Abet’s rebellion started slow --- swiping a cooking oil from a neighboring cottage, then slaughtering one of the teachers’ chicken. He got caught in these two adventures. He learned to skip classes and would disappear to Roxas among Inang Baket’s relatives, or at Lolo Piryong’s law office in Santiago. His greatest moment of triumph is when he defecated in the desk of one of his teachers. He can hardly hide his glee at the school’s frenzy in trying to find the culprit. This time, he did not get caught. His last infamous act is harvesting the underwears left to dry at the Girl’s Dormitory and hanging these in the flagpole. There they wave during the next morning’s flag ceremony --- different sizes from awesome to really sexy, different colors from sensual black to fresh white to outrageous polka dots, and different brands from So-en to Triumph to fiesta baratillo. He was caught and was again sent to the aircon (i.e. the principal’s room) to face NELA’s inquisition. The whole bunch is there --- the principal, the pastors, teachers, dormitory managers, the cook and janitor, and probably even Jesus Christ. They are not smiling and they talk among themselves while Abet’s bones shake with cold. After one hour of this, they solemnly told him to go home. And so Abet left NELA as a young man and went home to Almaguer. His younger brother --- and some more from Almaguer --- will have the same fate.

The Jakarta Interlude



Apparently, Jakarta is a non-noodle eating city. But its tasty variations of nasi goreng at Pecenong Road, Nasi Goreng Kebun Sirih, or Pulan Dua were filling. We moved around a lot and never really have a chance of enjoying the city. There was of course that one-day sojourn at Bogor where we gawked at the world’s biggest and stinkiest flower and snacked on durian at a roadside fruit stand. I also had a photo taken at a Balinese temple replica at the Taman Mini Indonesia where a miniature of the fabled Burubudur is also on display.

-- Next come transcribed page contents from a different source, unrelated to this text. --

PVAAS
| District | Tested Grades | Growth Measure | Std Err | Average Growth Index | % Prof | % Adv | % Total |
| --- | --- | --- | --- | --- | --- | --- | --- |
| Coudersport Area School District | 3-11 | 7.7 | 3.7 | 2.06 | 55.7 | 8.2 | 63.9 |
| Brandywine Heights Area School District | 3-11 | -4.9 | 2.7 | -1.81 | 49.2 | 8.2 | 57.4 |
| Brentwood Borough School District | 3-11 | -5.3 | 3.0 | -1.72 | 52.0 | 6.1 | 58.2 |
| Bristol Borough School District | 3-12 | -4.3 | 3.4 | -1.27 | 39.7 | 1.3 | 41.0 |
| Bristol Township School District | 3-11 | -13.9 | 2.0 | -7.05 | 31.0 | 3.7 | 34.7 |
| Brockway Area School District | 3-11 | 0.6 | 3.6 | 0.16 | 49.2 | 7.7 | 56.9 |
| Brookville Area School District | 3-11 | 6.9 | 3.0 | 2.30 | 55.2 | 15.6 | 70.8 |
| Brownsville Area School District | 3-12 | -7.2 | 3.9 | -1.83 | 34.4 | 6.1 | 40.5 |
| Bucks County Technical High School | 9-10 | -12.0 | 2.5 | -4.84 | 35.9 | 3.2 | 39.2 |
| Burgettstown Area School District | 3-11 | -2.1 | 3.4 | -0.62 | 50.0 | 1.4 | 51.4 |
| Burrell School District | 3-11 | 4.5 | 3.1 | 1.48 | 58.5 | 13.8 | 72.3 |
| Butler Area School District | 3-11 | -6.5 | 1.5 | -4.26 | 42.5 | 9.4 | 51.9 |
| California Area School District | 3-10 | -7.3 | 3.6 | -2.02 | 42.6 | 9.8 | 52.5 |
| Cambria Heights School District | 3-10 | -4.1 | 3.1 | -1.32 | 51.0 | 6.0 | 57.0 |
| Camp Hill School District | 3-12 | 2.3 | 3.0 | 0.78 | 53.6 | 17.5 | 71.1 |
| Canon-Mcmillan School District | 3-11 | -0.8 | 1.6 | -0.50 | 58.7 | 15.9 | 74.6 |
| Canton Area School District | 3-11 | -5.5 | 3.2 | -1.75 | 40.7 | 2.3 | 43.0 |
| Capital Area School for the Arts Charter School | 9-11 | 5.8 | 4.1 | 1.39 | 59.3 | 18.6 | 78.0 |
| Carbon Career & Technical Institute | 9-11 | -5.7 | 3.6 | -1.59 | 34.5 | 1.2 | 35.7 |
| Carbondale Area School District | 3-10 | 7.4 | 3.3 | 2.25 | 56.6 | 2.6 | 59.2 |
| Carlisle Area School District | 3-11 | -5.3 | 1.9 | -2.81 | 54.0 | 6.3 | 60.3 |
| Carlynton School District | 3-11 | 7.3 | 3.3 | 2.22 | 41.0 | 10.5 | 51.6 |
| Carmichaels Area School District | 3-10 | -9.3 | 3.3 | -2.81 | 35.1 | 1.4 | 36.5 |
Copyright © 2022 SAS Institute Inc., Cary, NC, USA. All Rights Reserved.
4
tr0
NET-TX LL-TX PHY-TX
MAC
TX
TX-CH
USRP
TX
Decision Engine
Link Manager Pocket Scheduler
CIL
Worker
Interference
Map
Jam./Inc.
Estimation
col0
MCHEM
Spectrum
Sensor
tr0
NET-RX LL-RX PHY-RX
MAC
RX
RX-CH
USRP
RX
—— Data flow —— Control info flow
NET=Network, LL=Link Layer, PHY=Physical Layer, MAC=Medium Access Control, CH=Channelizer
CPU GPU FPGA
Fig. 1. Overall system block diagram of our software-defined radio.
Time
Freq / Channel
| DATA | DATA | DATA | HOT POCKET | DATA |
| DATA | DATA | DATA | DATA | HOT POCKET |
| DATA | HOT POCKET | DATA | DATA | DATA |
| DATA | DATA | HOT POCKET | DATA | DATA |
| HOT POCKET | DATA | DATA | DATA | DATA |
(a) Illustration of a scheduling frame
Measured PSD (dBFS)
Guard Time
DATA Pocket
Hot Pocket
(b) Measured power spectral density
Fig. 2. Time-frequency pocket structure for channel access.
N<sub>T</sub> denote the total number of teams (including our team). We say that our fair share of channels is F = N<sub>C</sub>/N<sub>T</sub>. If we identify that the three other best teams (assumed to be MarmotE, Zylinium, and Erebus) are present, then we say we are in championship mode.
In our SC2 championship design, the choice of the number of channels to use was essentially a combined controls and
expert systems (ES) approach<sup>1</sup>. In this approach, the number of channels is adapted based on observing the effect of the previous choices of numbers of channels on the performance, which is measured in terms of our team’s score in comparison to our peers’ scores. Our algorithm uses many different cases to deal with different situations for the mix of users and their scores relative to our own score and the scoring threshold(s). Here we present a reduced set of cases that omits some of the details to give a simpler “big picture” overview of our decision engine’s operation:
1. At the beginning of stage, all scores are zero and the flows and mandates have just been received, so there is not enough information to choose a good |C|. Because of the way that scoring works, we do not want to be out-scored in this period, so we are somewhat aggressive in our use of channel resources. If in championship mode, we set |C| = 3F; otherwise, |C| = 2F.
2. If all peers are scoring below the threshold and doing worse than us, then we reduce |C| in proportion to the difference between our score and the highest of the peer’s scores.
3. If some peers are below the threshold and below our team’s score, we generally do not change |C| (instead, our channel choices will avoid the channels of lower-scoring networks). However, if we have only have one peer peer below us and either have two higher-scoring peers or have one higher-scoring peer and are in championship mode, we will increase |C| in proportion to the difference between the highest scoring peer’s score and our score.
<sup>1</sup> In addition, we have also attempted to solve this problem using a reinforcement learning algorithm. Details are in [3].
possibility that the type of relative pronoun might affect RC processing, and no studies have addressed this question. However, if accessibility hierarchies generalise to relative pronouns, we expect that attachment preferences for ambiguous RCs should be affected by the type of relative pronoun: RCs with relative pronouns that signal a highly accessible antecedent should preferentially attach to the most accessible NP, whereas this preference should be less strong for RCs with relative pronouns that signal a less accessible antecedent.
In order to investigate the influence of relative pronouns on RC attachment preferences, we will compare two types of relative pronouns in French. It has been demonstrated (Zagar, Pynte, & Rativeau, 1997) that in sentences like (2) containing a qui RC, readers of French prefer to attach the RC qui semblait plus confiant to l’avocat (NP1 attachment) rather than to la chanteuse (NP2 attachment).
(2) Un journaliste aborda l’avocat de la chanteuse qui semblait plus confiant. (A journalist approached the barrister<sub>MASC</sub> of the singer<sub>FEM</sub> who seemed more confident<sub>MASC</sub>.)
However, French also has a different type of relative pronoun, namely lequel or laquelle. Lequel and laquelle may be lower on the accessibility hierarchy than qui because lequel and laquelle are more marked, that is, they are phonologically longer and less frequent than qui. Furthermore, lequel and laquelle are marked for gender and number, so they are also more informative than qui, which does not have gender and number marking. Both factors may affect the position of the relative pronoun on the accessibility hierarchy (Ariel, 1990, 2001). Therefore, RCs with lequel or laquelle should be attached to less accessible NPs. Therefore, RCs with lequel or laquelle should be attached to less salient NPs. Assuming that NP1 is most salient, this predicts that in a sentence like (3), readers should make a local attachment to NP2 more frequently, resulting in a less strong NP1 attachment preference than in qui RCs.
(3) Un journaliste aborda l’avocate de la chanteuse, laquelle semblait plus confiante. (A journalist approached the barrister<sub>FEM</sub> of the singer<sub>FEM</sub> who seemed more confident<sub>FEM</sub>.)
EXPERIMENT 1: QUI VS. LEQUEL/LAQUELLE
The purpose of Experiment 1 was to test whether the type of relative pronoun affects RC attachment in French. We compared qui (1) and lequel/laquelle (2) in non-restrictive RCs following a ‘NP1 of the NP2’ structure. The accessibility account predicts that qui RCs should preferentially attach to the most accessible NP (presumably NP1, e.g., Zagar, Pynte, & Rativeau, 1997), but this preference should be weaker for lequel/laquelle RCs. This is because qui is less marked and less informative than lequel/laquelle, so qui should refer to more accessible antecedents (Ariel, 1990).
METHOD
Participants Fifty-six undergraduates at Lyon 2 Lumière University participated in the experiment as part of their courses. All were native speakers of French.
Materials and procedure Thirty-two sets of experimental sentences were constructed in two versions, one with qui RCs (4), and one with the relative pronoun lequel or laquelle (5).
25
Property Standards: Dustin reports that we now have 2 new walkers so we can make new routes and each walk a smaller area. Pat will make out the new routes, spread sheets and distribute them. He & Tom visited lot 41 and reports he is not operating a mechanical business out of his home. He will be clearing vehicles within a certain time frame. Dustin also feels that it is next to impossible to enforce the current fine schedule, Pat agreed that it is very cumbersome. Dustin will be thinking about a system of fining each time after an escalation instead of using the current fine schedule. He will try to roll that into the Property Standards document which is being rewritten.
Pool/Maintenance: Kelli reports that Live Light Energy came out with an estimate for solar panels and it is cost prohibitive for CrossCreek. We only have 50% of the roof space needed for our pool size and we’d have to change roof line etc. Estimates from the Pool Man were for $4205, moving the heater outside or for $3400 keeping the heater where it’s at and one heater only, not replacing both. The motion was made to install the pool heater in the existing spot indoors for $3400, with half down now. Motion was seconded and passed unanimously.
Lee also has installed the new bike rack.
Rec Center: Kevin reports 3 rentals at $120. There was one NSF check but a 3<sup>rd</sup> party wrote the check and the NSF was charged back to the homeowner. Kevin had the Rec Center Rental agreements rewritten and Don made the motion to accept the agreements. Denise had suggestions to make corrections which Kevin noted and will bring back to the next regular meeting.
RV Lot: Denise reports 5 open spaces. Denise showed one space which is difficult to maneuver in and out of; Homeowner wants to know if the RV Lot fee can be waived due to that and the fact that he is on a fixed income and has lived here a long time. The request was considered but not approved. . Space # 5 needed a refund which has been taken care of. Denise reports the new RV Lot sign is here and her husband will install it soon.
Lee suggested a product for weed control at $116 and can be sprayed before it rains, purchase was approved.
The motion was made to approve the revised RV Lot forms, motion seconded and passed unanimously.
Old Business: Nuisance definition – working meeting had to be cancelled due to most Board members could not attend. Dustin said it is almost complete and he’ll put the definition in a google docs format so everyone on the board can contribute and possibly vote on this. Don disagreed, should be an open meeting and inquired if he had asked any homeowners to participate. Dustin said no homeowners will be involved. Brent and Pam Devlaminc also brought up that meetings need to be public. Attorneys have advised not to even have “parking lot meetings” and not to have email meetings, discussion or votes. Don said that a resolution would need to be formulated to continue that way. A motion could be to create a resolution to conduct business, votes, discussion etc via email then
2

The highlight perhaps is when I was showed the prayer room of Gus Dur --- former Indonesian president who was succeeded by Megawatti Sukarnoputri --- at the Fatayat Nahdladtul ‘Ulama.






Photos (from top to bottom):
1) A dinner of noodles in Singapore;
2) Precy surrounded by violet orchid flowers at the Singapore Botanical Garden;
3) The yellow orchid flowers of Singapore’s Copthorne Orchid Hotel;
4) Rafflesia or Bunga Bangkay (very Filipino words which literally means “fruit of the dead")
the biggest flower in the world;
5) A Balinese temple replica; and
6) With Eboy at Gus Dur’s prayer room.

1 comment:

  1. your efforts to visit places where our departed loved ones had been is touching, reminds me of my own pilgrimage to pay homage to their sacred memory.

    also i like the how the act of remembering hops from one memory to another in your entries; in the same manner i blog, believing that all our aspects of our life are hyperlinked.

    pero kailangan ko pa rin ng tags!